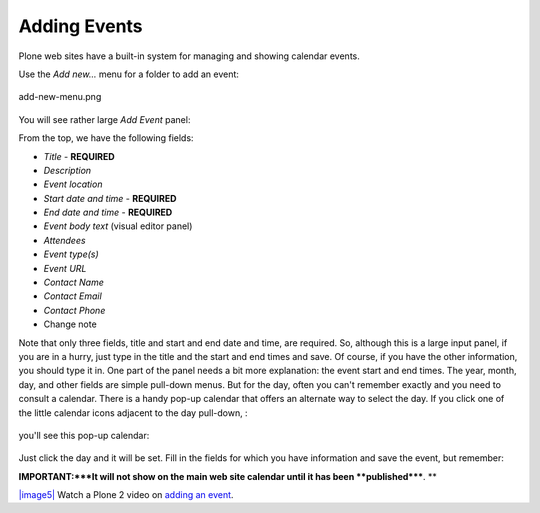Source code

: Adding Events
==================

Plone web sites have a built-in system for managing and showing calendar
events.

Use the *Add new...* menu for a folder to add an event:

.. figure:: ../_static/addnewmenu.png
   :align: center
   :alt: add-new-menu.png

   add-new-menu.png

You will see rather large *Add Event* panel:

|image4|

From the top, we have the following fields:

-  *Title* - **REQUIRED**
-  *Description*
-  *Event location*
-  *Start date and time* - **REQUIRED**
-  *End date and time* - **REQUIRED**
-  *Event body text* (visual editor panel)
-  *Attendees*
-  *Event type(s)*
-  *Event URL*
-  *Contact Name*
-  *Contact Email*
-  *Contact Phone*
-  Change note

Note that only three fields, title and start and end date and time, are
required. So, although this is a large input panel, if you are in a
hurry, just type in the title and the start and end times and save. Of
course, if you have the other information, you should type it in.
One part of the panel needs a bit more explanation: the event start and
end times. The year, month, day, and other fields are simple pull-down
menus. But for the day, often you can't remember exactly and you need to
consult a calendar. There is a handy pop-up calendar that offers an
alternate way to select the day. If you click one of the little calendar
icons adjacent to the day pull-down, :

.. figure:: ../_static/eventstartandendfields.png
   :align: center
   :alt: 

you'll see this pop-up calendar:

.. figure:: ../_static/calendarpopuppanel.png
   :align: center
   :alt: 

Just click the day and it will be set. Fill in the fields for which you
have information and save the event, but remember:

**IMPORTANT:***It will not show on the main web site calendar until it
has been **published*****.
**

`|image5| <http://media.plone.org/LearnPlone/Creating%20an%20Event.swf>`_
Watch a Plone 2 video on `adding an
event <http://media.plone.org/LearnPlone/Creating%20an%20Event.swf>`_.

.. |image4| image:: ../_static/addevent.png
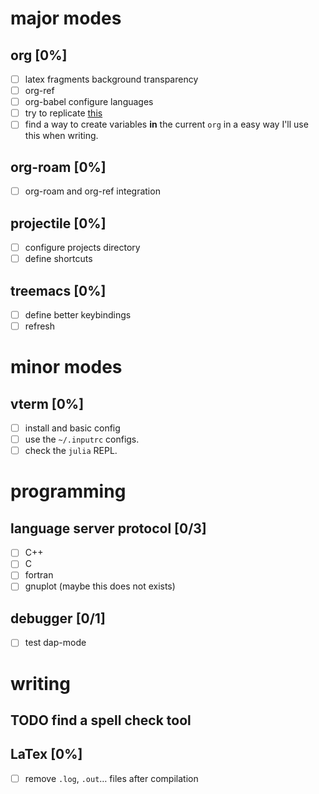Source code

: * major modes
** org [0%]
  - [ ] latex fragments background transparency
  - [ ] org-ref
  - [ ] org-babel configure languages
  - [ ] try to replicate [[https://castel.dev/post/lecture-notes-2/][this]]
  - [ ] find a way to create variables *in* the current =org= in a easy way
    I'll use this when writing.
** org-roam [0%] 
  - [ ] org-roam and org-ref integration
** projectile [0%]
  - [ ] configure projects directory
  - [ ] define shortcuts
** treemacs [0%]
  - [ ] define better keybindings
  - [ ] refresh 
* minor modes
** vterm [0%]
   - [ ] install and basic config
   - [ ] use the =~/.inputrc= configs.
   - [ ] check the =julia= REPL.
* programming
** language server protocol [0/3]
   - [ ] C++
   - [ ] C
   - [ ] fortran
   - [ ] gnuplot (maybe this does not exists)
** debugger [0/1]
   - [ ] test dap-mode
* writing
** TODO find a spell check tool
** LaTex [0%]
   - [ ] remove =.log=, =.out=... files after compilation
****************************************
• _Problem details_
Going through the entries above, count each line that has the word "configure" and report only the count.

• _Solution below_
2